Greed, a Pre-existing Condition: Half of the big health insurers in a number of states will not pay for that broken arm, battered face or any other injury a battered spouse ends up in the ER with, because the personality of the disturbed, violent partner developed years ago and is a pre-existing condition and thus the injuries are not covered.

Four Beats Three : GM's Chevy Volt has 4 wheels, a battery and nearly unlimited government funding, therefore anything with fewer wheels and a battery that wants some government funding is obviously not a car and doesn't qualify for any of the funding that GM wants all for itself.
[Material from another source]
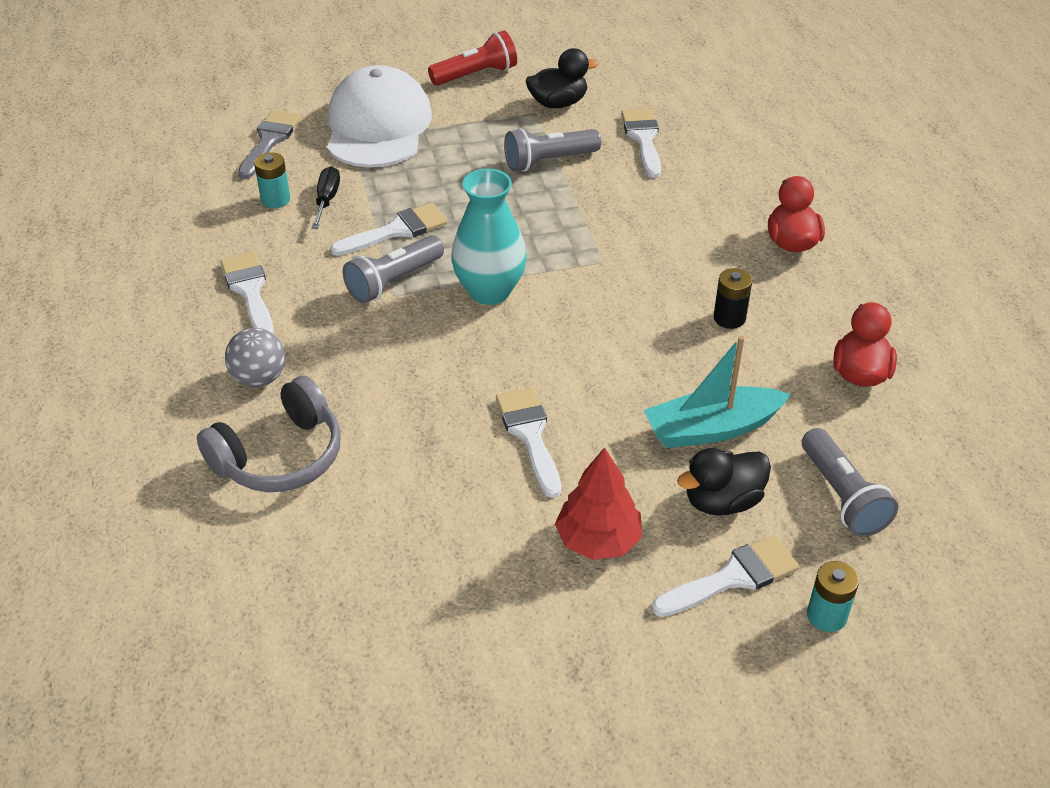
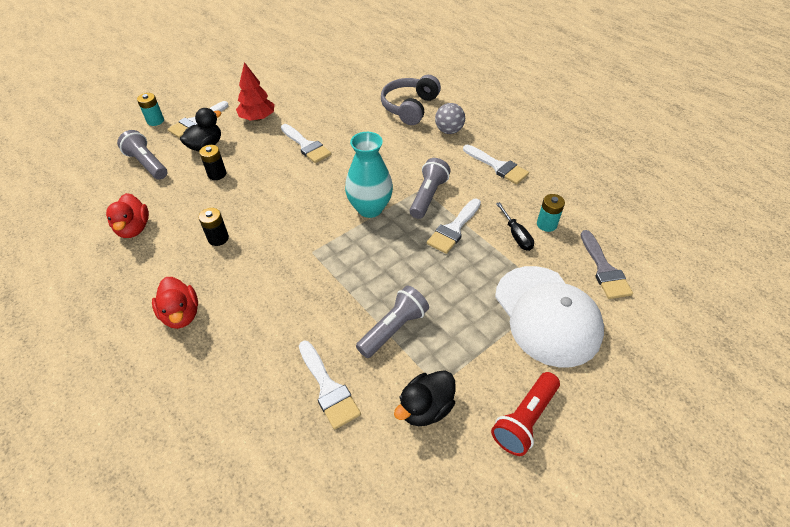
camera: 155 degrees right, 5 degrees up
(711, 429) = (217, 174): turquoise boat -> black battery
Clear?

Prescription: To have a future we must desist from those things that have no future, rescale our daily lives to meet the constraints of the future, and rebuild those things we have abandoned that will permit daily life to continue to function, at some level, into the future.

Wish I'd Said: “The American people have been taken hostage to a broken system. A system that corrupts the most basic principles of competition and fair play, principles upon which this country was built.” And it goes on. Dylan Ratigan gives good rant.

Trickling Down: According to the WSJ, economic inequality in the US has never been a problem and if it once was, it's not now, so we neither have to worry about it nor do anything to curb the continuing bifurcation of the country into the few who have and the many who are tickled pink to get the crumbs.


jfwells said...

Four Beats Three : GM's Chevy Volt has 4 wheels, a battery and nearly unlimited government funding, therefore anything with fewer wheels and a battery that wants some government funding is obviously not a car and doesn't qualify for any of the funding that GM wants all for itself. Clear?

I didn't click through, but if they are referring to the Aptera, it actually isn't a "car". By having three wheels, it is classified as a motorcycle and is exempt from many of the safety regulations that end up causing cars to be much bigger and heavier.

That doesn't mean Aptera shouldn't get some Government love, though...

The Anecdotal Economist said...

Re: Excellent Question...

The answer, Part A, apparently, is that banks, unlike Detroit automakers, don't have powerful unions representing bank employees, which directed huge amounts of campaign cash toward electing the current White House occupant, and quid pro quo, expected a century of corporate bankruptcy law to be overlooked while the automakers were overhauled at taxpayer expense.

Part B, the big banks and investment companies and insurance companies, unlike the automakers, have hundreds of grossly overpaid, well-bonused executives and traders who contributed wheelbarrows full of campaign cash to both presidential candidates last year, knowing one of them likely would win.

Bill said...

Three out of Five Doctors: Here's another poll that indicates the exact opposite.

"Two of every three practicing physicians oppose the medical overhaul plan under consideration in Washington, and hundreds of thousands would think about shutting down their practices or retiring early if it were adopted, a new IBD/TIPP Poll has found.

The poll contradicts the claims of not only the White House, but also doctors' own lobby — the powerful American Medical Association — both of which suggest the medical profession is behind the proposed overhaul.

It also calls into question whether an overhaul is even doable; 72% of the doctors polled disagree with the administration's claim that the government can cover 47 million more people with better-quality care at lower cost.

The IBD/TIPP Poll was conducted by mail the past two weeks, with 1,376 practicing physicians chosen randomly throughout the country taking part. Responses are still coming in, and doctors' positions on related topics — including the impact of an overhaul on senior care, medical school applications and drug development — will be covered later in this series.

Major findings included:

Two-thirds, or 65%, of doctors say they oppose the proposed government expansion plan. This contradicts the administration's claims that doctors are part of an "unprecedented coalition" supporting a medical overhaul."

CKMichaelson said...

Bill - Hmmm, a poll by a well known independent foundation published in the New England Journal of Medicine comes to different conclusions than a poll run by a marketing firm for a financial newspaper. Will wonders never cease.